Questa analisi non risulta tuttavia particolarmente compatibile con la realtà italiana delle piccole banche; le banche di credito cooperativo, ad esempio, prevedono di fatto dei limiti alla quota di partecipazione detenibile da ciascun socio e il voto capitario indipendentemente dalla quota sociale. Nel caso italiano, quindi la presenza

di un socio rilevante nel capitale della banca, condiziona solo in linea teorica (ad esempio in termini di moral suasion) l’entità del conflitto d’agenzia tra management e azionisti.

La semplificazione gerarchica adottata dalle piccole banche non è compatibile invece con quella adottata dagli istituti di maggiori dimensioni, che devono necessariamente ricorrere al mercato per reperire le risorse finanziari.

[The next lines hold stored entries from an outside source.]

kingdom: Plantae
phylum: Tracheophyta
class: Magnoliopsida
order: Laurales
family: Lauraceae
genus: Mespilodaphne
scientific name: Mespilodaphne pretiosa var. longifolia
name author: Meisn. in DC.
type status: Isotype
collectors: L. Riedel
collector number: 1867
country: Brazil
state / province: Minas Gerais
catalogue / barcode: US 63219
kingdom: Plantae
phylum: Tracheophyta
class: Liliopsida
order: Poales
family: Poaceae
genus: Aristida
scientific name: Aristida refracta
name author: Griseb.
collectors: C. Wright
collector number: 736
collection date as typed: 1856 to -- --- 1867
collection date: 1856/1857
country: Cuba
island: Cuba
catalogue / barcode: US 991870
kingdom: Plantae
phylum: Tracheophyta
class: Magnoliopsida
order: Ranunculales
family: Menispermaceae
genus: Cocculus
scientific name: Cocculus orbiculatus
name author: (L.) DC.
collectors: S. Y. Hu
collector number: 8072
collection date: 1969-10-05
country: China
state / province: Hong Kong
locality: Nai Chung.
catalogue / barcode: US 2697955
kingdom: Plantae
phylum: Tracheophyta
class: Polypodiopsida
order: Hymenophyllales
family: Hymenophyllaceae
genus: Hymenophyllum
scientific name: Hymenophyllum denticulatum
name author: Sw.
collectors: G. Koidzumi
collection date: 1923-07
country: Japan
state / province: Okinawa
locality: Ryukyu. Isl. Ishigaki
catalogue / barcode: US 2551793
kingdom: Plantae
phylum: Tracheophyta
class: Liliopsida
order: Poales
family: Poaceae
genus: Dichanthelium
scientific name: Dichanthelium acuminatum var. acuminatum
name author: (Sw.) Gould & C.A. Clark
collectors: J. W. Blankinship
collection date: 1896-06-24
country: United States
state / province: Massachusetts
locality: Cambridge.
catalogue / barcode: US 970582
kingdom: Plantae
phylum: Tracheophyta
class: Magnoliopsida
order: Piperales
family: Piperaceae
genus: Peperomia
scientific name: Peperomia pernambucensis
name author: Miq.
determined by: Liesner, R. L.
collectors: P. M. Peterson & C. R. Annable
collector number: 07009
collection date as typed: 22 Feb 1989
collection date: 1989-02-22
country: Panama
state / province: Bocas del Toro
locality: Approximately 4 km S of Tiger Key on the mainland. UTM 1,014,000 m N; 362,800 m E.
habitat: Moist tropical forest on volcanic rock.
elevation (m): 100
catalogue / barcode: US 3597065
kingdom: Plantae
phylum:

Inoltre, le banche maggiori sono spinte ad escludere il relationship lending per motivi legati alla distanza esistente tra la direzione della banca e il centro di erogazione del finanziamento; questa distanza non facilita difatti la comprensione e la trasmissione delle relazioni locali su cui si basa il relationship lending e le evidenze empiriche dimostrano come la quota di portafoglio prestiti riservata dalle grandi banche alle piccole imprese sia minoritaria e comunque indirizzata verso le tipologie di business più tradizionali.

Quindi i prestiti che le banche maggiori rivolgono alle piccole medie imprese sono comunque basati soprattutto su informazioni di tipo quantitativo, mentre, sempre da un punto di vista empirico si rileva la difficoltà per le grandi banche, seppur decrescente grazie ai progressi dell’information techology, di controllare l’efficienza delle piccole banche controllate e i prestiti realizzati dalle stesse a causa della loro distanza rispetto alla direzione.

Per quanto concerne la relazione tra management e proprietà, questa si riconduce al generale conflitto d’agenzia esistente tra chi controlla e chi ha la proprietà dell’impresa; applicata al caso del credito, questa può essere contestualizzata al tipo di prestiti che vengono preferiti dal management, che può effettuare scelte fondate solo sulla propria funzione di utilità, senza considerare la massimizzazione del valore per la banca. Si tratta di un conflitto d’agenzia che nel caso del relationship lending può essere ridotto, ad esempio, dalla presenza di un’identità tra presidente della banca e principale azionista.

L’ultimo conflitto d’agenzia riguarda la relazione tra soci e creditori della banca o tra soci e legislatore; l’atteggiamento assunto da questi due soggetti può incidere considerevolmente sulle politiche di prestito della banca, aumentando i coefficienti patrimoniali richiesti o riducendo la propensione ad erogare credito nel caso in cui la banca si trovi in difficoltà finanziarie.